ROME (Reuters) - Italy's hard-right League on Thursday said it wanted to change the law and remove the European Union flag from public offices, looking to bolster its eurosceptic credentials ahead of EU parliamentary elections next month.

League leader Matteo Salvini, whose electoral fortunes have waned in recent years, has dusted off a radical platform to lure eurosceptic electors and boost support for his party which is part of Prime Minister Giorgia Meloni's coalition.

Senator Claudio Borghi -- a staunch eurosceptic and a candidate at the European elections -- said only the Italian national flag should be displayed in front of the offices, along with banners representing the regions.

Borghi said he would introduce a bill to overturn a 1998 law that requires the EU flag to fly at Italy's public offices, calling it nonsense.

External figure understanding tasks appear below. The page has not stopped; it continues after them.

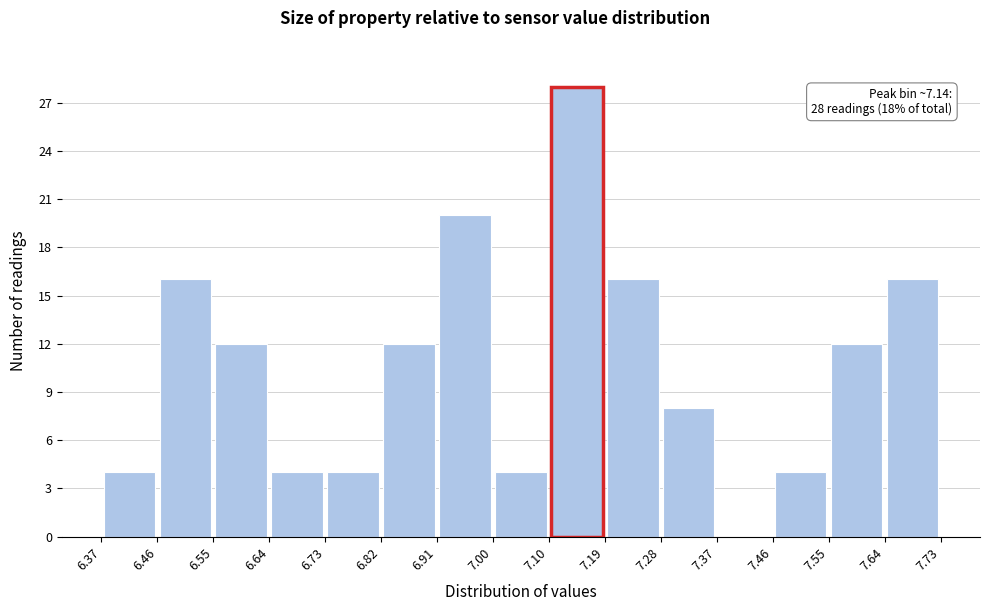

Over which range of the x-axis is the bar tallest?

7.10 to 7.19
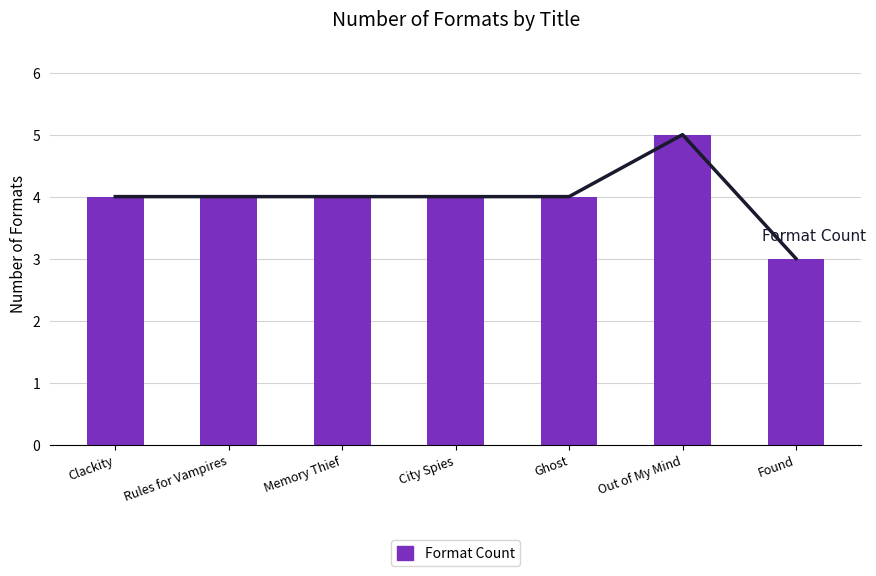

Rank the categories by value from highest to lowest.

Out of My Mind, Clackity, Rules for Vampires, Memory Thief, City Spies, Ghost, Found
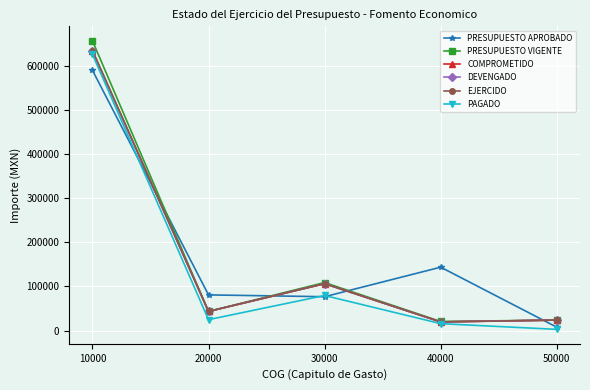

What is the total value across all series at 10000?

3772277.9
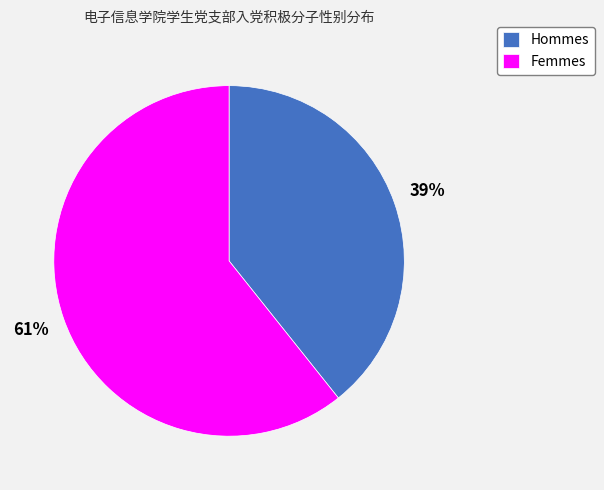

What percentage is the Hommes slice, to the nearest percent?

39%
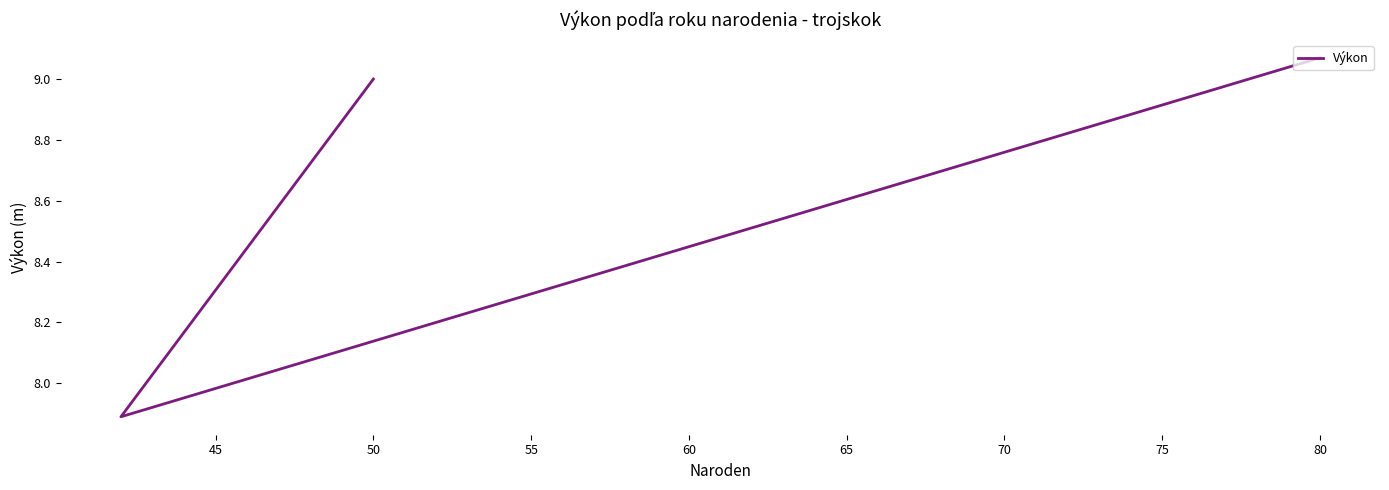

What is the difference between the maximum and minimum values?

1.2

The League is part of the radical right Identity and Democracy (ID) group at the EU parliament, which includes France's Rassemblement National (RN), Austria's Freedom Party (FPO) and the Alternative for Germany (AfD) party.

ID is currently the sixth largest group in the EU assembly but latest polls place it in fourth position, slightly behind the liberals, with the RN expected to make particularly strong gains in France.

The League -- which got 34% of vote at the last EU election in 2019 -- is now polling at only around 9%, with Meloni's Brothers of Italy party the most popular group in Italy with 27% -- replacing it as the leading force on the Italian right.

As part of a drive to rekindle the party's fortunes, Salvini has put forward as a candidate Roberto Vannacci, an army general who sparked outrage last year by publishing a book disparaging the LGBTQ community, migrants, minorities and feminists.